Can any suggest me in the right direction to make this kind of solution work?
 

MrChips

Joined Oct 2, 2009
30,806
As is common place, you are telling us your hardware solution rather that telling us your goal.
Why don't you give us the big picture of what you are trying to accomplish?

You have a digital sound file (e.g. mp3 format) on your laptop and you want to play the sound.
Why not play the sound from the laptop audio output?
What does the Arduino have to do with this?
 

MrSoftware

Joined Oct 29, 2013
2,197
As mentioned above, check to make sure your DAC can provide enough current to drive a speaker. A much less expensive, and much better (for driving speakers directly) solution is an audio amplifier with I2S interface, like this one:

https://www.sparkfun.com/products/14809

I suspect another challenge is going to be the limited bandwidth of the serial port. Can you send audio data over a serial connection to an arduino? Absolutely. Can you send it fast enough to get good sound quality? Run the numbers and find out. Determine the sample frequency that you would be happy with (Audio CD quality is 44.1kHz), multiply by bits-per-sample, multiply by number of channels (left+right, only left, etc..), then compare to your actual serial port throughput to see if there's enough bandwidth.
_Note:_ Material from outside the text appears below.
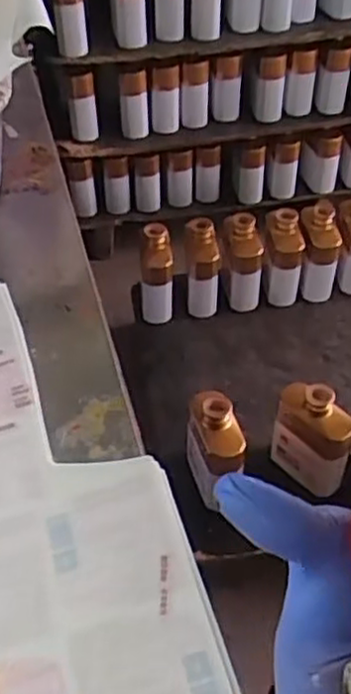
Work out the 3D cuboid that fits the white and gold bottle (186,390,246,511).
[{"bbox_3d":[0.055,0.137,0.966,0.056,0.143,0.106,-13,48,-12],"label":"white and gold bottle"}]

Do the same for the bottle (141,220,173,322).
[{"bbox_3d":[-0.032,-0.121,1.215,0.057,0.180,0.045,3,25,6],"label":"bottle"}]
For example, CD audio is 44,100 samples/sec * 16 bits/sample * 2 channels = 1411200 bits/second, which I suspect is beyond the capabilities of a typical arduino serial connection. If you settle for 8kHz sample rate, 8-bits/sample and a single channel, then you only need 64000 bits/second, much more realistic for the arduino, but at the cost of sound quality. I don't know the max capabilities of the arduino so only take this as a general description.
 

ScottWang

Joined Aug 23, 2012
7,400
I think you better show us a block diagram and arrow, it is more easier to understand what are you trying to do, save guessing save time.